Please don't forget the MUSIC, nor the love of/for making it, and of/for the
fellow humans necessary for this music-making:  a "humanistic" endeavor, an
art, an integrating experience -- not a DISintegrating one, an international
language for communication, an expression of life, a joy!

Henry Meredith
Director, The Plumbing Factory Brass Band
London, Ontario  Canada


P.S. -- Look for reports from me on some of our previous and upcoming
concert programmes, as requested directly to me by some of this list's
members (if we haven't chased them away by now!) who were interested in
sharing repertoire ideas etc., i.e., talking about music.

P.P.S. -- I commend the efforts of many individuals and groups along the
lines of the (subjective) philosophies above, including those with corporate
funding, such as the very fine (and similarly varied) Woods Manufacturing
Co.

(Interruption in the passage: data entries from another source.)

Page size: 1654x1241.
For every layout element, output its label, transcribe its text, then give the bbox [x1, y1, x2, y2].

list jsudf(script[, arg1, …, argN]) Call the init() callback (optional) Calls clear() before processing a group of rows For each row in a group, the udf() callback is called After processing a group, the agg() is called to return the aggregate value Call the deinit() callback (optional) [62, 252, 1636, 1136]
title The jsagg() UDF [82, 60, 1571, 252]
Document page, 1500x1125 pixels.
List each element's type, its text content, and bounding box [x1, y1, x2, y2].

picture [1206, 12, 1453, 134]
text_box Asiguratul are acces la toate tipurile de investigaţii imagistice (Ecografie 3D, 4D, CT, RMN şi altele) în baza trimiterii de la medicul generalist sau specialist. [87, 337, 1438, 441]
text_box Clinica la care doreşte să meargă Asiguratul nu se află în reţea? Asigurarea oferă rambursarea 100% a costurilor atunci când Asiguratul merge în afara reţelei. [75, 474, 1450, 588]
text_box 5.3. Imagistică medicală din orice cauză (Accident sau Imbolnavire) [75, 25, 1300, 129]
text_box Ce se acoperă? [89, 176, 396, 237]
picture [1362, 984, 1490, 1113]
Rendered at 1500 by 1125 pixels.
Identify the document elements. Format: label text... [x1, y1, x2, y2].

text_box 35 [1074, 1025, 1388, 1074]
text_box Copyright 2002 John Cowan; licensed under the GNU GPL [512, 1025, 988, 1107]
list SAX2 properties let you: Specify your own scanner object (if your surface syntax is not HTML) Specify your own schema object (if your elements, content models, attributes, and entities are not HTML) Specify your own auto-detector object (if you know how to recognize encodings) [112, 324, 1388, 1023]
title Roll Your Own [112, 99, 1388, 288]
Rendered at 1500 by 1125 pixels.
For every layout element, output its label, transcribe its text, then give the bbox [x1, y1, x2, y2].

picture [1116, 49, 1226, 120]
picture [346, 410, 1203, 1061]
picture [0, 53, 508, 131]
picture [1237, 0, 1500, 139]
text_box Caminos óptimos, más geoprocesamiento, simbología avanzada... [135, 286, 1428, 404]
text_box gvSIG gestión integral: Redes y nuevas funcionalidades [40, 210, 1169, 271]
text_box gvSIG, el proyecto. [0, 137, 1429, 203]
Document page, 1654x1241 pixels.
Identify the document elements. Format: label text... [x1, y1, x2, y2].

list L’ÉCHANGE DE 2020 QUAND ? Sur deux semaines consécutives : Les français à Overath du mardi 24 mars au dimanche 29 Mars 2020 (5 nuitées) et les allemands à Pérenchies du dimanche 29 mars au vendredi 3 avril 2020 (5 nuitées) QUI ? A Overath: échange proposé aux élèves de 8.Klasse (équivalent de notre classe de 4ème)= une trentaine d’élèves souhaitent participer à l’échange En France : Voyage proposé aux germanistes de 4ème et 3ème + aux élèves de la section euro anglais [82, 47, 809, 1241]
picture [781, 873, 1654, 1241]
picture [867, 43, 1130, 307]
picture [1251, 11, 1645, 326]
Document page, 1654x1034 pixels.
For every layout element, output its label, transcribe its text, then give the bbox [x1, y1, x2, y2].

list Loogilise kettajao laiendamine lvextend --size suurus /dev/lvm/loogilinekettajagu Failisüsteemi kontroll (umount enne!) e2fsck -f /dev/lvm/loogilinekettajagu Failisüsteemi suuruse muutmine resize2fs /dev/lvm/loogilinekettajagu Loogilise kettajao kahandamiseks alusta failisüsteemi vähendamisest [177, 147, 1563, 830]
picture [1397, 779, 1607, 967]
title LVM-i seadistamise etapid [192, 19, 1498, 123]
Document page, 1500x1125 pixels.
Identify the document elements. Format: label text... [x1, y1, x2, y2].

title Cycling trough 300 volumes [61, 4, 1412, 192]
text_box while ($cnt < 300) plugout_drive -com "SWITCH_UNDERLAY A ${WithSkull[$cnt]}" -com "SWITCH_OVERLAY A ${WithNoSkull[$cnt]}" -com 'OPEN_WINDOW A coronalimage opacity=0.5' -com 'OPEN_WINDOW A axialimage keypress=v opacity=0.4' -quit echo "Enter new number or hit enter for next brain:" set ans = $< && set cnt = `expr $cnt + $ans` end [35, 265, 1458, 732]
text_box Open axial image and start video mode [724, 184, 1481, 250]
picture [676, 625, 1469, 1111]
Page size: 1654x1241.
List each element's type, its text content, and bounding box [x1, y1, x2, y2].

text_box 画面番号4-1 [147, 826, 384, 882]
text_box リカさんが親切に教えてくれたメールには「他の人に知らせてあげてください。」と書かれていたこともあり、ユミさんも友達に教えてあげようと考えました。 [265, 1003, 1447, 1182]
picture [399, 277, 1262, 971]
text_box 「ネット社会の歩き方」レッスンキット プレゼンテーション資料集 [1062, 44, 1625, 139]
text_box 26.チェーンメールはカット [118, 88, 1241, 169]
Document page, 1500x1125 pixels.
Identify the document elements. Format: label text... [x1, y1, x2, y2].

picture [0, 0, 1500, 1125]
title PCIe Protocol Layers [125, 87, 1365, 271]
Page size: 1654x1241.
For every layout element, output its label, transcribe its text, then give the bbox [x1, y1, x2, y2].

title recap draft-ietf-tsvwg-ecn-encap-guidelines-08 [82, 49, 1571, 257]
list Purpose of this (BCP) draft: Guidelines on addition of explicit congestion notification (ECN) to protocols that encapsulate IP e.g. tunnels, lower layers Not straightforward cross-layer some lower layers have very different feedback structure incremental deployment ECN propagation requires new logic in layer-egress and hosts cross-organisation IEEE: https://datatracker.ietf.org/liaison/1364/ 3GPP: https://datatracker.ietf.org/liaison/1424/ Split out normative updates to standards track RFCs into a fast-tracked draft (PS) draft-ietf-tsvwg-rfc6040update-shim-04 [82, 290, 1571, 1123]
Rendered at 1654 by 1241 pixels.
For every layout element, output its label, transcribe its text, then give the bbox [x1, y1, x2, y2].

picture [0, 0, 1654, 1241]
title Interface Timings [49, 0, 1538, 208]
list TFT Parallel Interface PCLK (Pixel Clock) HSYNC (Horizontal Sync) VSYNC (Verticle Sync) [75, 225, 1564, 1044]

Brass Band of Ottawa and their bandmaster David Druce, who involve so
many band enthusiasts from around the world in their creative, if
non-traditional, activities -- e.g., the Instant Band for last year's NABBA
competition, and the upcoming BIG band for next summer's Halifax, Nova
Scotia International Tattoo.  It was a pleasure for me to sit-in with them
on Eb soprano cornet for a performance (last minute and without rehearsal)
at the Hamilton Tattoo last June.  Steve Sykes was the featured soloist.
Wonderful music-making by a great soloist, and a great group, enanced by its
open-arm policy and its willingness to take risks; and to include, to
inspire, and to exude a love of the music.